***

                Гробы моей прабабушки

     Моя прабабушка с материнской стороны, потомственная крестьянка Арина Егоровна, прожила 105 лет. Она захватила еще крепостное право. Арине Егоровне было около сорока лет, когда скончался её муж, мой прапрадед Алексей Исаакович. После него осталось шестеро детей. Бедность заставила Арину Егоровну восемь раз ходить пешком в Москву (сто с лишним километров!) и брать в казенном «шпитальном» доме  сирот на воспитание, чтобы прокормить семью. И всё это в царское время!
     Прабабушка обладала твердым, если не жестким  характером. Арина Егоровна была абсолютно неграмотна, но обладала хорошим житейским опытом. Язык у нее был острый, множество пословиц и поговорок. Односельчане звали её за это «игуменьшей», некоторые считали её колдуньей. Меня она называла «огольцом» и рассказывала, что когда я был совсем маленький, она носила меня в подоле. Под старость она жила со своей старшей дочерью, моей двоюродной бабушкой, Татьяной Алексеевной. С мужем, горьким пьяницей, Татьяна Алексеевна разошлась, детей у неё не было, и всю нерастраченную любовь и нежность она обратила на меня.
      Несмотря на мягкий и сговорчивый характер Татьяны Алексеевны, отношения её с Ариной Егоровной были далеко не простые. В большинстве ссор верх одерживала Арина Егоровна. Но были и такие моменты, когда Татьяна Алексеевна тоже показывава, что у нее есть характер и отношения напрягались до такой степени, что Арина Егоровна демонстративно вставала из-за стола, выходила в сени и по лесенке поднималась на чердак. Это означало, что отношения портились надолго. На чердаке у Арины Егоровны хранился гроб, которым она запаслась еще в давние времена. В гробу был матрац из сена, простыни, подушка и одеяло.

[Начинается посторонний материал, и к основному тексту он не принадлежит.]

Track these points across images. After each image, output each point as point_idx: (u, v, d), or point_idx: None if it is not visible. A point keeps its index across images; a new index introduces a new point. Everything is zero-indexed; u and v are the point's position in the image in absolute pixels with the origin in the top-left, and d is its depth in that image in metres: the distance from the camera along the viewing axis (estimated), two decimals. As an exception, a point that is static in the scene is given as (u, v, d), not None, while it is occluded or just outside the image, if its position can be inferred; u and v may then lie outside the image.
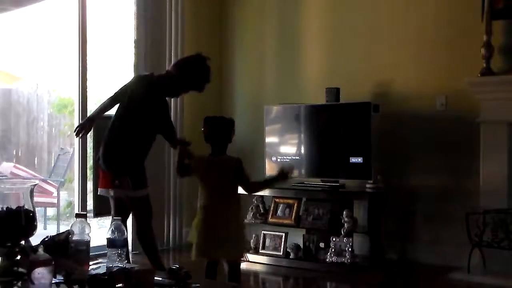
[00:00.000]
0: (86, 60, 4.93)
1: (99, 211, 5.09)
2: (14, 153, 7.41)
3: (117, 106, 4.00)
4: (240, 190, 3.49)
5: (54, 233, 2.66)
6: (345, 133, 4.79)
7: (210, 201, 3.36)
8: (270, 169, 5.10)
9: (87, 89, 4.95)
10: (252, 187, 3.61)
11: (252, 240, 4.97)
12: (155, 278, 2.32)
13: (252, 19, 5.83)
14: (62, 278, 2.22)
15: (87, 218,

      В этом гробу она спала. Это могло продолжаться длительное время. Она спускалась вниз только по естественным надобностям, отказывалась от еды – брала Татьяну Алексеевну измором. Посредником в мирном процессе чаще всего приходилось быть мне.
     Я поднимался на чердак и уговаривал «бабу Арину» спуститься вниз к завтраку, обеду и ужину. Это удавалось не сразу. Арина Егоровна лежала в гробу, сложив на груди руки, с непреклонным выражением лица.
     Чердак в нашем доме был для меня лавкой чудес. Чего только не было на чердаке: всевозможные прялки, подставки для лучин, стулья, скамейки, старые дореволюционные журналы «Нива». Перерывы в мирных переговорах я перемежал с игрой старыми предметами.
       Иногда к мирному процессу подключался кто-то из родственников. Когда Арина Егоровна считала, что нужный эффект достигнут, она вставала из гроба, спускалась вниз, и целую неделю в доме царили мир и согласие. Все старались угождать Арине Егоровне.
     Все это длинное предисловие понадобилось мне, чтобы перейти к основной теме – гробам моей прабабушки. Каждый раз, когда умирал кто-то из ближнего окружения, к Арине Егоровне шли гонцы с просьбой «одолжить» гроб и клятвами, что в самое короткое время старый гроб будет заменен на новый и лучший гроб. Переговоры были напряженными, но Арина Егоровна знала, что время не ждет и торговалась. Мне рассказывали, что за длительный промежуток времени у Арины Егоровны поменялось аж пять гробов. Первый гроб у нее был из сосновых досок. Пятый, последний гроб, в котором её похоронили, был уже из дуба.
     Она умерла незадолго до начала Великой отечественной войны. В сентябре 1941 года село было оккупировано немцами. В начале 1942 года немцев отогнали от Москвы, село было освобождено, но дом был сожжен немцами и только в моей памяти еще хранятся образы моей прабабушки, этого дома, и его чердака.